But if the drawbacks of using artificially intelligent war machines are obvious, so are the advantages. Humans generally take about a quarter of a second to react to something we see—think of a batter deciding whether to swing at a baseball pitch. But now machines we’ve created have surpassed us, at least in processing speed. Earlier this year, for example, researchers at Nanyang Technological University, in Singapore, focused a computer network on a data set of 1.2 million images; the computer then tried to identify all the pictured objects in just 90 seconds, or 0.000075 seconds an image.
The outcome wasn’t perfect, or even close: At that incredible speed, the system identified objects correctly only 58 percent of the time, a rate that would be catastrophic on a battlefield.
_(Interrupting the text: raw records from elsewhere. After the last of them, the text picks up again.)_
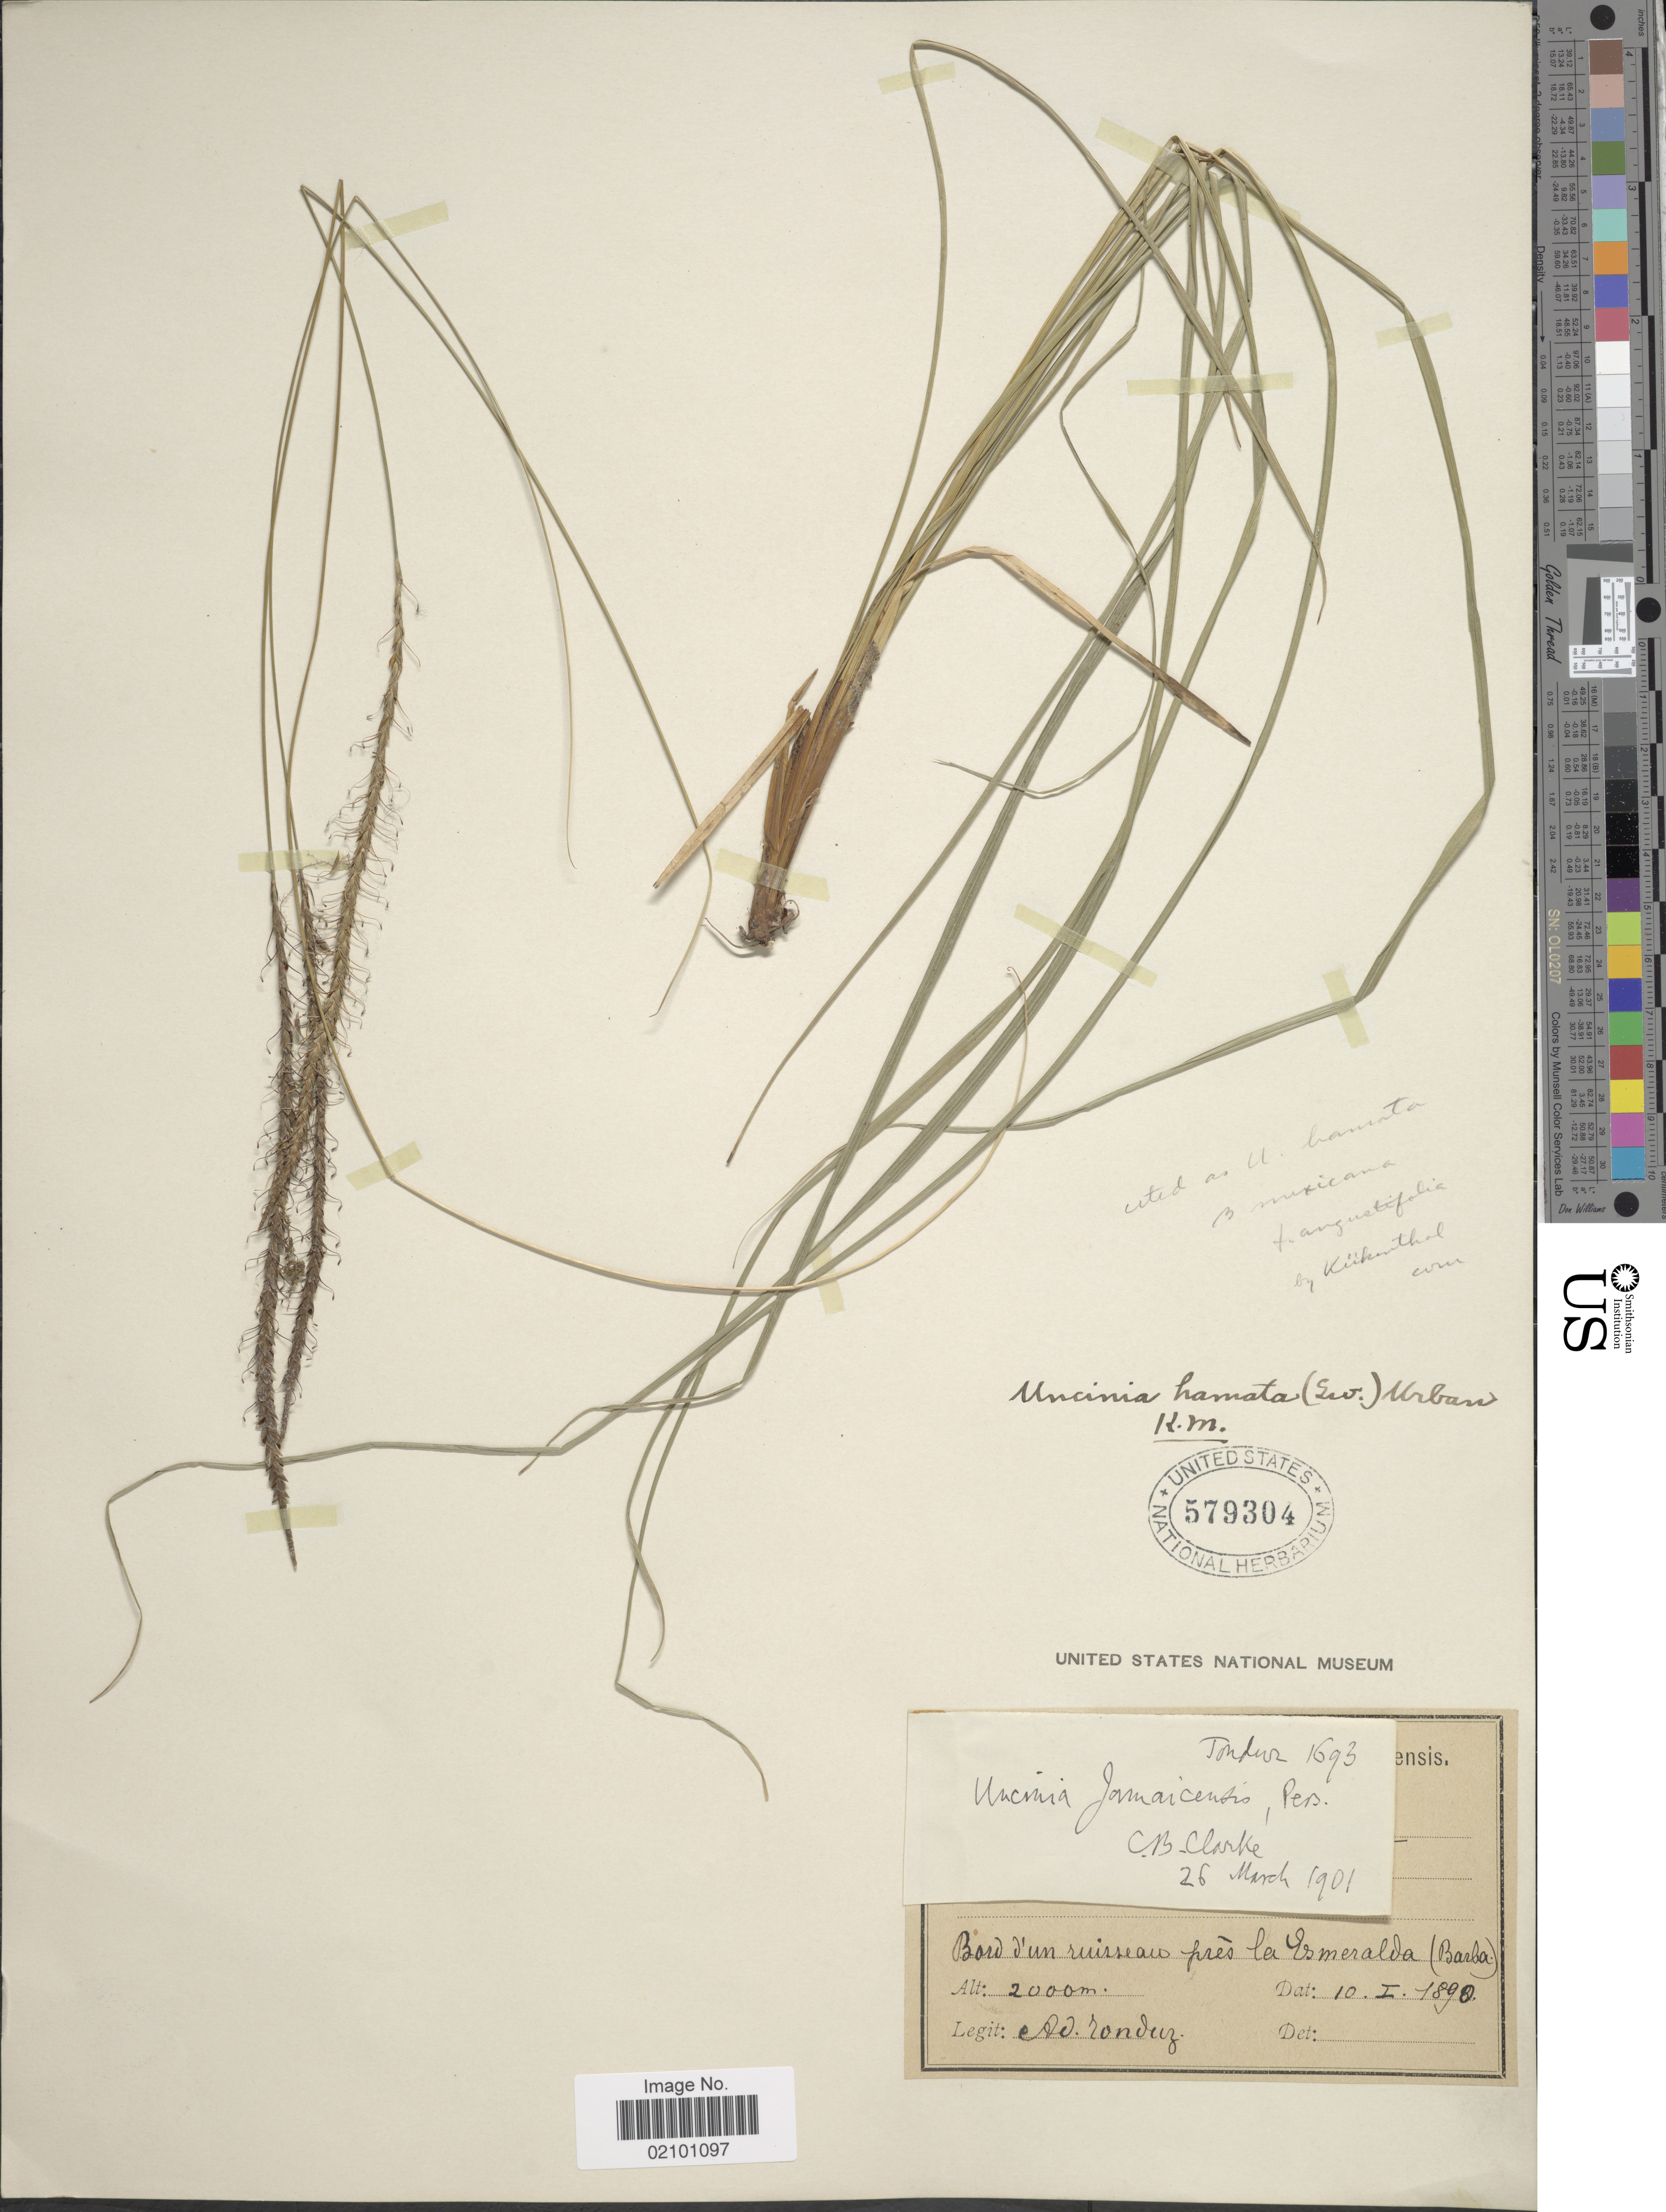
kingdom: Plantae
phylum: Tracheophyta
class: Liliopsida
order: Poales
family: Cyperaceae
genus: Carex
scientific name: Carex hamata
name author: Sw.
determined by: Strong, M. T., (US), Smithsonian Institution - National Museum of Natural History (UNITED STATES)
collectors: A. Tonduz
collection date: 1890-01-10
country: Costa Rica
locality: Bord d'un ruissean pres la Esmeralda (Barba)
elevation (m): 2000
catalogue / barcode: US 579304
Nevertheless, the fact that machines can act, and react, much more quickly than we can is becoming more relevant as the pace of war speeds up. In the next decade, missiles will fly near the Earth at a mile per second, too fast for humans to make crucial defensive decisions on their own. Drones will attack in self-directed swarms, and specialized computers will assault one another at the speed of light. Humans might create the weapons and give them initial instructions, but after that, many military officials predict, they’ll only be in the way.
“The problem is that when you’re dealing [with war] at machine speed, at what point is the human an impediment?” Robert Work, who served as the Pentagon’s No. 2 official in both the Obama and Trump administrations, said in an interview. “There’s no way a human can keep up, so you’ve got to delegate to machines.”